▸ Task directions
Format the lines of data between the line containing "catalogue / barcode: US 487534" and the line containing "scientific name: Koeleria pyramidata", inclusive, as a JSON list of strings with one string per line and blank lines omitted.
++++ Records for this exercise
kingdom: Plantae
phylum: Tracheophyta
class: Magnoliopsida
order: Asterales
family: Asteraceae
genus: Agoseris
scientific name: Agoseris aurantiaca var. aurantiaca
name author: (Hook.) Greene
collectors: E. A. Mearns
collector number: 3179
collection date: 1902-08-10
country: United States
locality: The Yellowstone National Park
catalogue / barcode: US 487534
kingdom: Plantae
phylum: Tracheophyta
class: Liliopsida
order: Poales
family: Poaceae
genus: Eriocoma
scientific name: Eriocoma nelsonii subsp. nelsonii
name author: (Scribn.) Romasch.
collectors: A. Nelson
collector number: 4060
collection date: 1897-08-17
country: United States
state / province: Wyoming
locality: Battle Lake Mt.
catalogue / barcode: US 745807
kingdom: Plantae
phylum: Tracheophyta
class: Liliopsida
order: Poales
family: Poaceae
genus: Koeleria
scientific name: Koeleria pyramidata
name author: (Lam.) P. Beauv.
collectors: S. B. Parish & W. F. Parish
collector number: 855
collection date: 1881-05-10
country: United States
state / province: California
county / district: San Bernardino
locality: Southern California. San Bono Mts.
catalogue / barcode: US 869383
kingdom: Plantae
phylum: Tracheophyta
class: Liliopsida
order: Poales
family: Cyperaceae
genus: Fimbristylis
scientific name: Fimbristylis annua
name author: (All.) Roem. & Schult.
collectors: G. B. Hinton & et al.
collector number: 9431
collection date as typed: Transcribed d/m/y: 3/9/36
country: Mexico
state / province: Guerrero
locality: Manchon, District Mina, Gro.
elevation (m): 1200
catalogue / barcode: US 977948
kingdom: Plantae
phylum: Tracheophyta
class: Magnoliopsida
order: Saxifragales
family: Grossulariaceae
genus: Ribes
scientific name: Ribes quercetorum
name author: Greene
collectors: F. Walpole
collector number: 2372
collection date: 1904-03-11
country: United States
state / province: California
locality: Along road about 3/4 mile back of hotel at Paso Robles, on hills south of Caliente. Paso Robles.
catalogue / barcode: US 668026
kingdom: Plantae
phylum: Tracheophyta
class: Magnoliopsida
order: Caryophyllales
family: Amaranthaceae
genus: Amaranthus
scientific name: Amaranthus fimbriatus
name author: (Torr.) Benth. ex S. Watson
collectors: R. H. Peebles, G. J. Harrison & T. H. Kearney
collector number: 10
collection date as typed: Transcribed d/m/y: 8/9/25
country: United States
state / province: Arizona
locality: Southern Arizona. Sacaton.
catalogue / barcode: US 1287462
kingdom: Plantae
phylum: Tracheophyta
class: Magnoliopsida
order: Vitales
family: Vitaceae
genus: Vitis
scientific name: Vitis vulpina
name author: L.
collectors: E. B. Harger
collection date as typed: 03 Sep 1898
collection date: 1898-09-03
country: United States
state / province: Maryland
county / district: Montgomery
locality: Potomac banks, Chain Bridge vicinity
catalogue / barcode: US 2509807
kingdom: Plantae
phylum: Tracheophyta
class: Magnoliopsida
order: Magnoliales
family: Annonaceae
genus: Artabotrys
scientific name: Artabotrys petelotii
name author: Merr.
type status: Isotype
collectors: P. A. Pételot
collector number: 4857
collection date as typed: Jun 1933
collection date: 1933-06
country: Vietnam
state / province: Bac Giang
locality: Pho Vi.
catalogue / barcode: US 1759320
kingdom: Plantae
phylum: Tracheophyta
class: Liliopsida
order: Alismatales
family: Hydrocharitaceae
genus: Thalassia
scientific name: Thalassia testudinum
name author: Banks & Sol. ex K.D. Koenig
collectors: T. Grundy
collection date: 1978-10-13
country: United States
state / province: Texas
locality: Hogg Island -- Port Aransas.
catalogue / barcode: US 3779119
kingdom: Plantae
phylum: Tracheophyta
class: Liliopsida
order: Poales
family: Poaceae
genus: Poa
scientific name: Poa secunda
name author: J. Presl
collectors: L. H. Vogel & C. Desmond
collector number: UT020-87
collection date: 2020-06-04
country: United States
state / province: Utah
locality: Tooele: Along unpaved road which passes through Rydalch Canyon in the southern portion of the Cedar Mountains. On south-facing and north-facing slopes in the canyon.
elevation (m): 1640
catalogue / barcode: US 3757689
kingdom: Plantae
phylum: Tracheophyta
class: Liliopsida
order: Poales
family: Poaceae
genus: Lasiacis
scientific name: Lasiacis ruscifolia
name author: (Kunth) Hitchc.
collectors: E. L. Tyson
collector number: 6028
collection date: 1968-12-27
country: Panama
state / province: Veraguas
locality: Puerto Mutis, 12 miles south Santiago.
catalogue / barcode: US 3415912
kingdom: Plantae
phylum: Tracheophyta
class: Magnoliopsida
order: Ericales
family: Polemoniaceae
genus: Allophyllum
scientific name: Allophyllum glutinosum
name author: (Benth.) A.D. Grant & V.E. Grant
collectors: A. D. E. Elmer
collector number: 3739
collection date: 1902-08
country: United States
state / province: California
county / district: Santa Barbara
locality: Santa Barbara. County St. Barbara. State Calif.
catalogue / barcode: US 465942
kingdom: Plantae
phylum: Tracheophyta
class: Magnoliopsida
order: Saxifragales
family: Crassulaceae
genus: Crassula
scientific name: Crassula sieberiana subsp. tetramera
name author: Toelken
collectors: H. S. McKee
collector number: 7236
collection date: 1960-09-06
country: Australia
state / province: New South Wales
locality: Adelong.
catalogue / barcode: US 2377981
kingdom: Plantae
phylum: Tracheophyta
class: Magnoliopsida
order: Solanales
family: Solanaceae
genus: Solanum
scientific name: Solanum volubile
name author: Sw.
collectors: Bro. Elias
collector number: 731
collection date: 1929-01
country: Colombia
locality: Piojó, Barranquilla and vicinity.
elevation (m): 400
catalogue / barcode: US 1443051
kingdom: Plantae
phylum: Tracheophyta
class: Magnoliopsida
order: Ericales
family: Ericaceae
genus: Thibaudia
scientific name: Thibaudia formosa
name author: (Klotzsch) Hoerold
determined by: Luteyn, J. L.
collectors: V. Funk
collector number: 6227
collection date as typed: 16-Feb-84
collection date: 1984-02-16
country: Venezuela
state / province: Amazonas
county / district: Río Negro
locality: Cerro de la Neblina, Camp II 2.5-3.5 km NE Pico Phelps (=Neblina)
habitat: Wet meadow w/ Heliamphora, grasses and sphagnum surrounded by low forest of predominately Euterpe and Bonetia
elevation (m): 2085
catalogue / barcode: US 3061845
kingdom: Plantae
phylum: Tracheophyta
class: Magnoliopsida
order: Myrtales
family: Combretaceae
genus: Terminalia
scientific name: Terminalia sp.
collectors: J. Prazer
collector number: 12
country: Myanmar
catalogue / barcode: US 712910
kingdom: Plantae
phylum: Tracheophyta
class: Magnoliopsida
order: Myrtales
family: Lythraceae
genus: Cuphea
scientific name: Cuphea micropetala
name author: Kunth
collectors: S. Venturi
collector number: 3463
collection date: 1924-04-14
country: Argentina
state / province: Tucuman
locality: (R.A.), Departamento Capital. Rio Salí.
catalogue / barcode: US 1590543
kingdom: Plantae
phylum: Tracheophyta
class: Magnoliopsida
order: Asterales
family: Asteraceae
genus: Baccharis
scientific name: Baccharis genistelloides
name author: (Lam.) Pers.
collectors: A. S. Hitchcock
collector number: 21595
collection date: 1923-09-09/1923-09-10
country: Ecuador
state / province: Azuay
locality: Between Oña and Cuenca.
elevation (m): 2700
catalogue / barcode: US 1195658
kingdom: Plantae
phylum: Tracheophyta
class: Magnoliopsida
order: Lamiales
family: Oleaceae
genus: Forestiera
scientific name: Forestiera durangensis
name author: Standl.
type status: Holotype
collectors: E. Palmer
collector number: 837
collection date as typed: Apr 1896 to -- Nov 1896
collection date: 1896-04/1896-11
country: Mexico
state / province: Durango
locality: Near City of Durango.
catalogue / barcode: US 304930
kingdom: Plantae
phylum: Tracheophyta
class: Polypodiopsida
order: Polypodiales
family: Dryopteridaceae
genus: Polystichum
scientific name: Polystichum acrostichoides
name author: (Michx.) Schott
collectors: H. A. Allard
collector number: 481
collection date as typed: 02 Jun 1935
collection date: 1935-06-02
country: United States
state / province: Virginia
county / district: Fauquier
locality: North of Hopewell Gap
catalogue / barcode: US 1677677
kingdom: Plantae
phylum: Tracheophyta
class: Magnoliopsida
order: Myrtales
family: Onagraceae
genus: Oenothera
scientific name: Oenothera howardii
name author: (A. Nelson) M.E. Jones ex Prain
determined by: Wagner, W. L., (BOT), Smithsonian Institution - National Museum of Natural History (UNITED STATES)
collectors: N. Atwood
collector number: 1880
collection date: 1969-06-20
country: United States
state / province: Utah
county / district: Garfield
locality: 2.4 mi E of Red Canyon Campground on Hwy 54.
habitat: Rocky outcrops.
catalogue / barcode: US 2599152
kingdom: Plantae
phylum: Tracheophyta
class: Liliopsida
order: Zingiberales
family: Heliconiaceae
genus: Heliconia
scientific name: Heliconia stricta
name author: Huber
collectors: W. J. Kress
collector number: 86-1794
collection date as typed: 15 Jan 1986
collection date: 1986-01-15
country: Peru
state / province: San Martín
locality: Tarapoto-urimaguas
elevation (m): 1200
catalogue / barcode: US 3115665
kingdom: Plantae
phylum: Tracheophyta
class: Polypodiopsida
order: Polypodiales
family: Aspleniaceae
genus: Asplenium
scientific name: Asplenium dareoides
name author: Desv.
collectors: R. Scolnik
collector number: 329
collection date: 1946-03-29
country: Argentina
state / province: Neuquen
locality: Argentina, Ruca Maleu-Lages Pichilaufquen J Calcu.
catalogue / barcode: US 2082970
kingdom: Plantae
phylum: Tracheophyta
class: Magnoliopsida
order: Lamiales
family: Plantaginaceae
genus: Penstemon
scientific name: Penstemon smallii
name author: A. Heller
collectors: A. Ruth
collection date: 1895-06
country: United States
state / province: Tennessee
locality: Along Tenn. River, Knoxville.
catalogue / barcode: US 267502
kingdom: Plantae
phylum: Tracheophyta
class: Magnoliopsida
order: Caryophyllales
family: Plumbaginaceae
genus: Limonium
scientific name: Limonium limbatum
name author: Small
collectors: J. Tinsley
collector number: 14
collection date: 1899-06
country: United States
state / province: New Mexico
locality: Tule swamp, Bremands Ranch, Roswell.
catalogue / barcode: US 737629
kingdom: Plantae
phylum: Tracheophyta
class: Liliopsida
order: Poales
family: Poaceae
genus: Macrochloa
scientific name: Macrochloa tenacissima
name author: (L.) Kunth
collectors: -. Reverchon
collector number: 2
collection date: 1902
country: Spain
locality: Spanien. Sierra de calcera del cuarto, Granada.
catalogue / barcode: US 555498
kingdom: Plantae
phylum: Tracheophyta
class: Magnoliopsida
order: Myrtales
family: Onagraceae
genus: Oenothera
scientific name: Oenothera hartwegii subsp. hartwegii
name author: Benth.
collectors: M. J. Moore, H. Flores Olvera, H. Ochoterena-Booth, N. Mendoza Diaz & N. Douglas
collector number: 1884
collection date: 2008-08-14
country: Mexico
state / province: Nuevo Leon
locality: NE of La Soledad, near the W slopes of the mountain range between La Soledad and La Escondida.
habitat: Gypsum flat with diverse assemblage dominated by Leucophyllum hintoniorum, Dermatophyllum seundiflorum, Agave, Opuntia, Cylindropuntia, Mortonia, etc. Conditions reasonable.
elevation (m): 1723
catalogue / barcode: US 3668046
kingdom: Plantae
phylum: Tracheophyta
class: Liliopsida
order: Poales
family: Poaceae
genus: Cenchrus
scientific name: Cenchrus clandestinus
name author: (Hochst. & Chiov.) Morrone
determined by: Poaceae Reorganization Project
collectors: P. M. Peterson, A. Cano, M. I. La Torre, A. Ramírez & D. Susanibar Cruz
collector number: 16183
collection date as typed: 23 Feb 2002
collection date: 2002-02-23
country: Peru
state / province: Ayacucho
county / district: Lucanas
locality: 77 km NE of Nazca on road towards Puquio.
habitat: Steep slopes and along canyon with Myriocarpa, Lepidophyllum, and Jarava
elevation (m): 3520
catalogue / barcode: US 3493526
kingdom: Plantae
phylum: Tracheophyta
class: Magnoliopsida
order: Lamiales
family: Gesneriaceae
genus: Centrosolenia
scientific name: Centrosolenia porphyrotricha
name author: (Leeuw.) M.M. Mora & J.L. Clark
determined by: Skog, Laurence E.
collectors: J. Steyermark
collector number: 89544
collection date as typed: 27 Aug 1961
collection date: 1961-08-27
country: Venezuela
++++++++
▸ Result of this task
[
  "catalogue / barcode: US 487534",
  "kingdom: Plantae",
  "phylum: Tracheophyta",
  "class: Liliopsida",
  "order: Poales",
  "family: Poaceae",
  "genus: Eriocoma",
  "scientific name: Eriocoma nelsonii subsp. nelsonii",
  "name author: (Scribn.) Romasch.",
  "collectors: A. Nelson",
  "collector number: 4060",
  "collection date: 1897-08-17",
  "country: United States",
  "state / province: Wyoming",
  "locality: Battle Lake Mt.",
  "catalogue / barcode: US 745807",
  "kingdom: Plantae",
  "phylum: Tracheophyta",
  "class: Liliopsida",
  "order: Poales",
  "family: Poaceae",
  "genus: Koeleria",
  "scientific name: Koeleria pyramidata"
]